Now on to the lm_auto program: let's look at the first parameter file lm_auto_1.par. (In fact the only difference between the three lm_auto_n.par parameter files is the "select trait n" statement, where n is 1, 2 or 3.)
First we tell it the input files in the usual way -- pedigree file, marker data file, and seed file. Then we specify the genetic maps, and now must also specify the allele frequencies at the marker loci and trait locus. For convenience, I have given the same 4 marker allele frequencies at each of markers 1,2,3,4,5, so I can condense it to one statement.
Then there is a section wich looks messy, but only because I decided to put in all three traits -- in our case the trait modes are all the same -- our rare, almost recessive -- but we use the idea of different traits to accommodate our three sets of different trait data. Then we specify our sets of proband gametes, just as we did for ibddrop.

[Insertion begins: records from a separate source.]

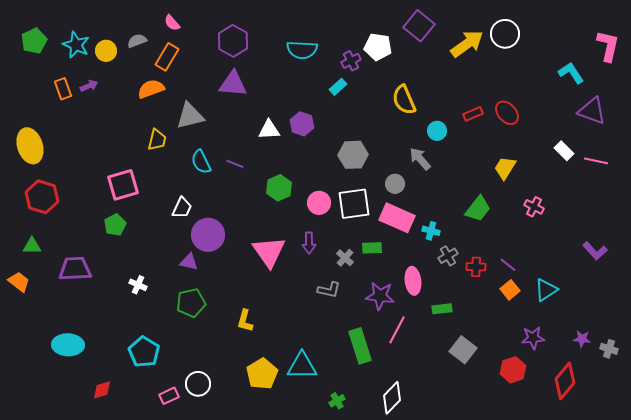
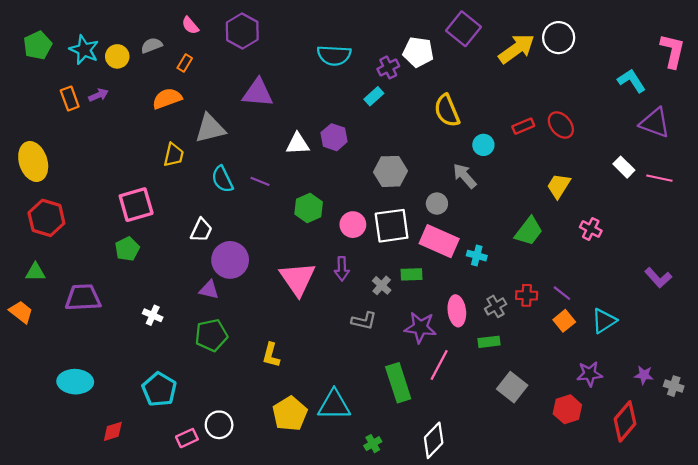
purple hexagon: (233, 41) -> (242, 31), moved
orange rectangle: (167, 57) -> (185, 63), size x0.6
gray cross: (448, 256) -> (496, 306), moved

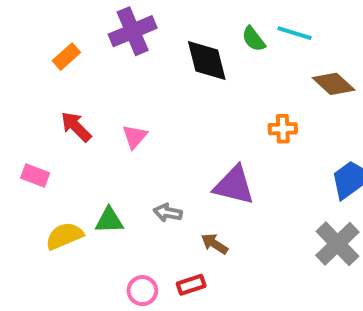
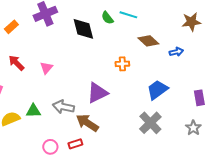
purple triangle: (234, 185) -> (97, 93), turned -40
gray arrow: (168, 213) -> (63, 107), size x1.5
brown arrow: (215, 244) -> (87, 123), size x1.6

Finally, there is some information on the MCMC, which you do not need to worry about. For those who care, the first three statements tell it how to get its initial pattern of inheritance, and how to get started. The last 5 statements tell it about how to do the MCMC. The multiple meiosis sampler is our better MCMC sampler; however, it takes longer, so I have reduced the number of MCMC scans to 10,000. Sample by scan means that it will update all the inheritance patterns in turn, before the next round of updating. The number of MC iterations is now the number of scans. Finally, our MCMC sampler is a mixture or two samplers, which we call L-sampler and M-sampler. Here we are asking it to use the L-sampler a random 20% of the time, and the remaining 80% will be M-sampler.

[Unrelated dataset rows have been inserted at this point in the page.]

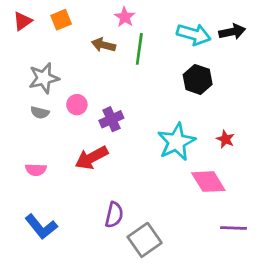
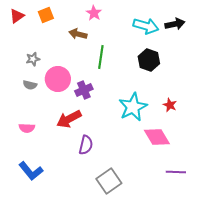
green line: (139, 49) -> (101, 57), moved
gray star: (44, 78) -> (33, 59), size x0.6
pink circle: (77, 105) -> (58, 79), size x1.6
purple semicircle: (114, 215) -> (86, 145), moved

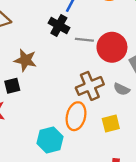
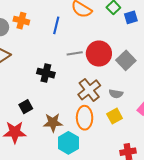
black cross: (59, 25) -> (46, 73), moved
brown star: (25, 60) -> (53, 123), moved
gray semicircle: (122, 89) -> (116, 94), moved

Now run lm_auto on this parameter file by typing
% lm_auto lm_auto_1.par > auto1.out
Unlike our previous programs, this is not instantaneous -- it could
take up to about 1 minute to run. Be patient!

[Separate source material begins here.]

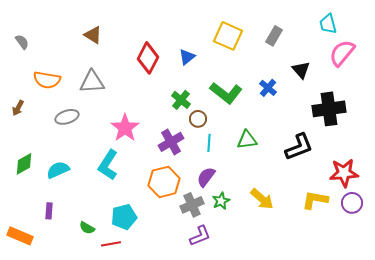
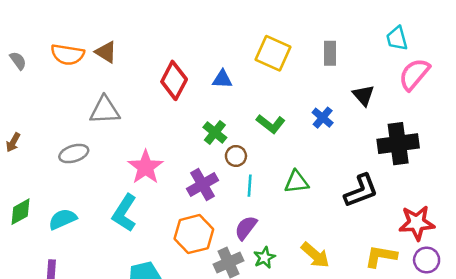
gray rectangle: (274, 36) -> (330, 53), turned -30
blue triangle: (187, 57) -> (222, 79), turned 42
orange semicircle: (47, 80) -> (68, 54), moved
green L-shape: (226, 93) -> (271, 124), size x0.7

Now look at the output file auto1.out. The first part should be very similar to your ibddrop output. It also gives various information about what it is doing, both with regard to its data and trait information -- note it notices that in this first example is has "no trait data", but it still produced ibd probabilities conditional on marker data.
There are various summaries/diagnosics on the MCMC, but we just focus on the last part -- the tables of ibd probabilities at each locus for each of our two gamete sets.
Note these probabilities are quite different from the prior probabilities produced by ibddrop. Some states are excluded (prob 0) at some loci by the marker data at that locus. Because the loci are linked, neighboring loci are also affected. Probabilities are quite different at the different markers, and generally the probabilty mass is concentrated into a few states (at least if your marker data are reasonably informative, as these are).
Now run
% lm_auto lm_auto_2.par > auto2.out
with output file
auto2.out, and
% lm_auto lm_auto_3.par > auto3.out
with output file
auto3.out.
Each time we add more trait data, the ibd probabilities change dramtically, especially at the trait locus, but also at nearby markers.